Republicans are likely to aim for a tax reform plan that is a mix of permanent and temporary provisions, due to the constraints of Senate procedure.
Treasury Secretary Steven Mnuchin said Friday that some provisions may be temporary, and that certain aspects of the plan must be permanent, especially features relating to the corporate tax code.
“There’s aspects of the package that absolutely have to be permanent,” Mnuchin said at a convention of international bankers in Washington. Those include, he said, the switch to no longer taxing multinationals on the earnings of their foreign subsidiaries.
“Parts will be permanent, and parts will be temporary,” he explained.
Previously, House Speaker Paul Ryan and other House Republicans had aimed to make the entire reform package a permanent change. But the party has struggled to unite around offsets to replace the revenues lost from rate cuts, likely placing the goal of permanence out of reach.
“Are going to be able to get to a completely permanent change? I don’t think so,” Peter Roskam, the chairman of the House Ways and Means tax subcommittee, said Wednesday at an event at the Newseum. “I think we’re going to fall short of that.”
“But is it an all-or-nothing proposition? No,” added Roskam, an advocate of permanent changes.
Republicans will be forced to choose between measures because of Senate procedure. They plan on advancing tax reform through the budget process known as reconciliation. Reconciliation requires that the tax legislation does not add to federal deficits in the years beyond the 10-year budget timeframe.
That means that any net tax cuts would have to sunset, as did the tax cuts passed by George W. Bush in 2001 and 2003.
As a result, Republicans will have to decide what is in and what is out.
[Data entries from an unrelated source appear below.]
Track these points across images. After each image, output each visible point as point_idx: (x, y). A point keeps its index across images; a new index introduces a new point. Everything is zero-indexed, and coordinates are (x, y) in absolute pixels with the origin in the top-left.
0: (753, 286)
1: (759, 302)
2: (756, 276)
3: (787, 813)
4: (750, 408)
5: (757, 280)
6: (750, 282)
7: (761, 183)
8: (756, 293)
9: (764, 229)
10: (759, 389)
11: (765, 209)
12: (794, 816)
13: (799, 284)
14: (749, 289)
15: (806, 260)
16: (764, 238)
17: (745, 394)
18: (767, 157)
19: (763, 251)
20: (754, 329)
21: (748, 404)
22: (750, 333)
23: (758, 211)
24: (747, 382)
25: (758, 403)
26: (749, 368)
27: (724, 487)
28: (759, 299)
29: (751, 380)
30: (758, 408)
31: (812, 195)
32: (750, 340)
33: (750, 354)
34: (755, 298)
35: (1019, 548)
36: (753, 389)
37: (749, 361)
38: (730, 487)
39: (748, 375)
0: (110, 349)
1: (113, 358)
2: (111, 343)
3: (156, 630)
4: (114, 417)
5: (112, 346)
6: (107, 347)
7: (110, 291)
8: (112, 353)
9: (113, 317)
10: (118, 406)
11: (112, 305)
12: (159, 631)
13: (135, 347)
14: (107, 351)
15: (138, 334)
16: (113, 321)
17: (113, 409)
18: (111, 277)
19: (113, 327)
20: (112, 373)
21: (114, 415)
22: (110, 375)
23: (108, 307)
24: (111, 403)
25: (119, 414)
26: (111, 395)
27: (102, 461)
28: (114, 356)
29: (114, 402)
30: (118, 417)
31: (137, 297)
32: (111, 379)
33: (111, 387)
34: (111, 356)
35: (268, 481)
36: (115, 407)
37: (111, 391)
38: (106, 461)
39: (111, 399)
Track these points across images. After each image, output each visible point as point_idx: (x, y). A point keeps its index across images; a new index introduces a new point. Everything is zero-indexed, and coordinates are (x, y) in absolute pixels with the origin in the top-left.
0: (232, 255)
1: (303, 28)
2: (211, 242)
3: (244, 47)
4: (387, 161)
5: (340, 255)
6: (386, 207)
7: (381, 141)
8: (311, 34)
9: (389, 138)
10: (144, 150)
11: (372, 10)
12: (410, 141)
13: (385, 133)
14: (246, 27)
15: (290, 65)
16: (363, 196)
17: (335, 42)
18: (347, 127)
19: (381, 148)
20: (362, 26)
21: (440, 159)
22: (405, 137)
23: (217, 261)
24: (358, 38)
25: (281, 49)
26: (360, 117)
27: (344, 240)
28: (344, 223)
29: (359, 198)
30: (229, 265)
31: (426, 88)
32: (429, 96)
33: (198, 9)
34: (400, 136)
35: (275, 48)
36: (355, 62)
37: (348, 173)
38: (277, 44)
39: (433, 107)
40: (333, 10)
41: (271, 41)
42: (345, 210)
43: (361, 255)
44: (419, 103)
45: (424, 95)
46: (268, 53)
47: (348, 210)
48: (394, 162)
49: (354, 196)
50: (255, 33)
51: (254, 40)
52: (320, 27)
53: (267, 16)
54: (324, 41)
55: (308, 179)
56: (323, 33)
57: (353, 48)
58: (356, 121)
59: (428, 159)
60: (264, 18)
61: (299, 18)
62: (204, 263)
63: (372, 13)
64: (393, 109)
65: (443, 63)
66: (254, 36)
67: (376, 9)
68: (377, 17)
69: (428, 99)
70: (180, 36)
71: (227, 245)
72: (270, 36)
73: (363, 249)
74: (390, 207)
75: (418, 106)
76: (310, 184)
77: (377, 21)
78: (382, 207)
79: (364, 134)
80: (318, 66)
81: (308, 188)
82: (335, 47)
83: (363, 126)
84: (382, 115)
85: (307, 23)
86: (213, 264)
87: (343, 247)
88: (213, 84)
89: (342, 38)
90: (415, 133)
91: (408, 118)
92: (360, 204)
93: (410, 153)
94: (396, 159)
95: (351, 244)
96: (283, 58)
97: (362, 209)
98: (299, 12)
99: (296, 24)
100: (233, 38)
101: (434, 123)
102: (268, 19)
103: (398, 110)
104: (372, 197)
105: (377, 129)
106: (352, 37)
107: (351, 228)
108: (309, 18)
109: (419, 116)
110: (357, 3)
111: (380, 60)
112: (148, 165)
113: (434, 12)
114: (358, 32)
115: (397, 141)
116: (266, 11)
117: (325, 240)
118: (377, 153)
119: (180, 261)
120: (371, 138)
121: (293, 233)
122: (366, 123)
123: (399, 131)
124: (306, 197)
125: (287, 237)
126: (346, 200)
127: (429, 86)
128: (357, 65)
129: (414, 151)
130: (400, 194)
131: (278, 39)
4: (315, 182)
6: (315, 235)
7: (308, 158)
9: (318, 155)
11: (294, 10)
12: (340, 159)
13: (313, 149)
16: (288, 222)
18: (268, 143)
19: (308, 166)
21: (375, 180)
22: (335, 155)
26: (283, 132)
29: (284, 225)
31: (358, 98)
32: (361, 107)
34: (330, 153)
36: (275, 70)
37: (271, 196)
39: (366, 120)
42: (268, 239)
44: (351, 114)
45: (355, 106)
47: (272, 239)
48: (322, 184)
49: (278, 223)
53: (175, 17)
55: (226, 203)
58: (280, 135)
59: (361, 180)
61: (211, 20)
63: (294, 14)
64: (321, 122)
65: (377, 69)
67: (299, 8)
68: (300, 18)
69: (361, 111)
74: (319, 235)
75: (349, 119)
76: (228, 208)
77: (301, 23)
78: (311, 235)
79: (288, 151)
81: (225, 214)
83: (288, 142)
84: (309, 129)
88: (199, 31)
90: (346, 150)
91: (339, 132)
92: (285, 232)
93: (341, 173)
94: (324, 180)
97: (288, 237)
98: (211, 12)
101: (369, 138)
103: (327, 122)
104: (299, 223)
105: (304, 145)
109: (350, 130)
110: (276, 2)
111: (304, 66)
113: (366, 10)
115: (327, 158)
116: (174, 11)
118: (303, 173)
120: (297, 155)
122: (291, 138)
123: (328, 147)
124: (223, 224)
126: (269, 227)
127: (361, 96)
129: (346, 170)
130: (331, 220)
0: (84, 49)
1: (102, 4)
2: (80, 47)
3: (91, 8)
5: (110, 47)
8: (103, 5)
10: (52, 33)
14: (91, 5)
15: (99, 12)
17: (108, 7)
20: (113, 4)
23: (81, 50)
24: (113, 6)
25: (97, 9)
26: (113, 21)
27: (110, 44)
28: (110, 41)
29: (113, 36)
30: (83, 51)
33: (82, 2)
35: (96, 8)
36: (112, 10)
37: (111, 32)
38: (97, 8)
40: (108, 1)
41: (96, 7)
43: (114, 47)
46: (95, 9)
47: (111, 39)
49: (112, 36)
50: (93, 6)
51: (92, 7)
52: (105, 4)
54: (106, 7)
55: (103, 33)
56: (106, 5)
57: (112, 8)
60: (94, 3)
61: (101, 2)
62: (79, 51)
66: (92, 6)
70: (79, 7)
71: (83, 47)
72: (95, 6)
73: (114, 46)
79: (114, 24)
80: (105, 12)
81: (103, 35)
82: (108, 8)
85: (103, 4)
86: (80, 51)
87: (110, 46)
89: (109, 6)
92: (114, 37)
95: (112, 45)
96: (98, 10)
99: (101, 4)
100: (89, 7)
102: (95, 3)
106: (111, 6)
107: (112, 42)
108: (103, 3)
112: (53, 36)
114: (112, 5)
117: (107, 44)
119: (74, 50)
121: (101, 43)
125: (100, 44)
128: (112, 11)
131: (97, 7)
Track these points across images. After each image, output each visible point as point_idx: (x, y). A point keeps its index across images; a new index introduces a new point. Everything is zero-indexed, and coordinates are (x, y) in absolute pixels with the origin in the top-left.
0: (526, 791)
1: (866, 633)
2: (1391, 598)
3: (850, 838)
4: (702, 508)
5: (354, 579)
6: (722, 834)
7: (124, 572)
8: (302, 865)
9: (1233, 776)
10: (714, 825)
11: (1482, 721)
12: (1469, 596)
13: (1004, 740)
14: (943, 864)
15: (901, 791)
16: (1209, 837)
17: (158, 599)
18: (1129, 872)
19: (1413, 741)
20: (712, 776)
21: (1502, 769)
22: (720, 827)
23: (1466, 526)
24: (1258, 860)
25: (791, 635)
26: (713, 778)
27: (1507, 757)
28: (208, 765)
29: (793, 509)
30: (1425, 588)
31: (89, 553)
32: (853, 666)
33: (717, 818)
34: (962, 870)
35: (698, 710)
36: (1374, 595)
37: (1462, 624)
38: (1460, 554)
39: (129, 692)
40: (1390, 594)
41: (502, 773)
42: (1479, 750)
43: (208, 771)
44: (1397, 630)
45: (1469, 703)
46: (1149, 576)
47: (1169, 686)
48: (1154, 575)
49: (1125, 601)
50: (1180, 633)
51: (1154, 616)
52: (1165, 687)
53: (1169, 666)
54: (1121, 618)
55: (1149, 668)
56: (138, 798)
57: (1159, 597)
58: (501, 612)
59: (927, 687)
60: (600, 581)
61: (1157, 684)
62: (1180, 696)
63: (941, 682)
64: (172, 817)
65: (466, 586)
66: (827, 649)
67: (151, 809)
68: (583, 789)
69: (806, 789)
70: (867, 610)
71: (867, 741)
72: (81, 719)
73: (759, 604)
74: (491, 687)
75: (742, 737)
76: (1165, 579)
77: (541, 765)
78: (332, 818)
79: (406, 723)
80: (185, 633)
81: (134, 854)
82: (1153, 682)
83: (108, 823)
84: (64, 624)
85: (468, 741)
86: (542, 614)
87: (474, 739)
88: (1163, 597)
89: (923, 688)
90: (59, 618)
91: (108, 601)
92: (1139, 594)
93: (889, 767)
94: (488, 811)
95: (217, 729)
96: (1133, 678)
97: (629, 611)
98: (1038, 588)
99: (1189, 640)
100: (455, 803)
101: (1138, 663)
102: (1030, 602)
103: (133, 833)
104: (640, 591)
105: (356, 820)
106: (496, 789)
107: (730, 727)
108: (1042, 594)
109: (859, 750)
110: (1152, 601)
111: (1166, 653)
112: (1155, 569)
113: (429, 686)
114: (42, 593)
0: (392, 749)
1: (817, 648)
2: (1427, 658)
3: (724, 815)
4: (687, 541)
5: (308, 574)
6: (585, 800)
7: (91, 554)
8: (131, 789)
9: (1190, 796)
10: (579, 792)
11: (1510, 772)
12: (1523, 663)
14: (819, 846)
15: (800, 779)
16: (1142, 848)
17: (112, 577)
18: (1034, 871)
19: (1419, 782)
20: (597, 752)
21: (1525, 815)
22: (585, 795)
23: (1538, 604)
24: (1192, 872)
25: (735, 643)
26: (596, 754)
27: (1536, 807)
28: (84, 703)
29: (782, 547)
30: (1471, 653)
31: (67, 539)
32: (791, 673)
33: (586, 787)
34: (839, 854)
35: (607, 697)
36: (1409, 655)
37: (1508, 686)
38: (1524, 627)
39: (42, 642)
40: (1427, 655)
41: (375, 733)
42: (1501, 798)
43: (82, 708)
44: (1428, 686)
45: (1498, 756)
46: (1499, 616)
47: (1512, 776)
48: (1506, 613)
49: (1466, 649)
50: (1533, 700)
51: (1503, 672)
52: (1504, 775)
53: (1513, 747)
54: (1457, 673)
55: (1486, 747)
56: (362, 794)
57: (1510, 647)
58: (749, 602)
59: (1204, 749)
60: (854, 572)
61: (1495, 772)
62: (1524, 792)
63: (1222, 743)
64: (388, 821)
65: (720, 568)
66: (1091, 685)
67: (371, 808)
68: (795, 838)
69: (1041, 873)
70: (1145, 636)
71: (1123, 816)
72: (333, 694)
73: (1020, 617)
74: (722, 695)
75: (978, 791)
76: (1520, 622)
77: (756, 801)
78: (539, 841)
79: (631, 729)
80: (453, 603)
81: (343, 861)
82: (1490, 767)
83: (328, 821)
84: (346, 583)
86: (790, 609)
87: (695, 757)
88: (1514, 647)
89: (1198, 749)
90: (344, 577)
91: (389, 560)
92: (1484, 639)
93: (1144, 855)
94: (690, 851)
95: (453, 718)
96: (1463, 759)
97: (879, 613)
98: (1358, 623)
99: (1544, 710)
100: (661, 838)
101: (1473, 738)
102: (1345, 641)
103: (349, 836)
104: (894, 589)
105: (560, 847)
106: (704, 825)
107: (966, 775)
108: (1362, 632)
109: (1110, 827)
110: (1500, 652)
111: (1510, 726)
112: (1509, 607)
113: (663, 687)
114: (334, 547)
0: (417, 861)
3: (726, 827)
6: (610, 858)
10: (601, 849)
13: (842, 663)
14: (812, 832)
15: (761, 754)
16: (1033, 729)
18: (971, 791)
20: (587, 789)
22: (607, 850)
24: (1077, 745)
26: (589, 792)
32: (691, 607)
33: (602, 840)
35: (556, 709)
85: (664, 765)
So far, the GOP has spelled out roughly $5.8 trillion in tax cuts, according to the Committee for a Responsible Federal Budget, versus only $3.6 trillion in offsets. That means they have to find $2.2 trillion of cuts to sunset. And if they can’t agree to raise revenues by eliminating certain tax breaks, such as the state and local tax deduction, they’ll have to sunset more.
For both policy and procedural reasons, Republicans are likely to try hardest to make the corporate tax provisions permanent, as Mnuchin suggested.
One reason is the perception that corporations plan major investments on very long timelines, requiring certainty about what the law will be.
Another is that the models used by Congress’ tax experts finds that even a very temporary tax rate cut, such as a three-year reduction in the rate, would run afoul of the Senate rules by adding to deficits past the 10-year budget window. That’s because corporate tax lawyers would find ways to move accounts around to shift taxable income up by years or even decades.
If Republicans fight hard for offsets to make the corporate changes permanent, though, they will have less scope to make the individual tax changes permanent.
One tax lobbyist suggested that the “corporate stuff is going to have to pay for itself” and that Republicans could “dial” all the individual provisions up or down in order to make the numbers work. The lobbyist suggested that all the tax cuts for families — the lower rates, the doubled standard deduction, the enlarged child tax credit — could be set with an expiration date, as was the case with the Bush tax cuts.
Doing so would be possible because the bill will be judged by the Senate Parliamentarian on a title-by-title basis. By separating parts meant to be permanent into titles that won’t add to the deficit in the long-run, Republicans could ensure that they remain in place while other titles phase out.
Such a maneuver would please some conservatives in Congress, who favor deficit-increasing tax cuts and would be willing to bet that any cuts passed now would likely be re-upped, at least in part, by future Congresses.
Phil Gramm, a former Texas Republican senator and economist who now runs an advisory firm for investors, said that “the last thing I would make permanent are the provisions that… Democrats will have a very difficult time overturning in the future.”
In particular, he suggested, Republicans shouldn’t prioritize making the doubled standard deduction a permanent feature. Future Democratic-run Congresses would not be likely to let that tax break for low-income families expire. Not making it permanent would buy Republicans a lot of space, too: The break would lose $1.1 trillion in the second decade, according to the Tax Policy Center.
Already, the administration and GOP leadership have made some of these decisions. In the framework unveiled in September, Republicans said they aimed to allow companies to write off all new investments in equipment, but only for five years. Already, some members are talking about how that provision could be made permanent.
In fact, one view is that measures that are enacted on a temporary basis — or left out of the bill altogether — would be candidates to move in tax legislation as soon as next year.
“Let’s try to make as much permanent as we possibly can, and recognize that we’re going to have to come back and do other things in the future,” said Roskam, explaining that there’s a “false impression that this is where tax reform starts and ends.”
In an early October Facebook interview with anti-tax activist Grover Norquist, Ryan raised the possibility of pursuing tax bills via reconciliation every year Republicans are in power.
“We intend to go after this each and every single year, because what we can’t can’t accomplish now we want to accomplish more and more and more…” Ryan said. “There’s no reason not to do this every year.”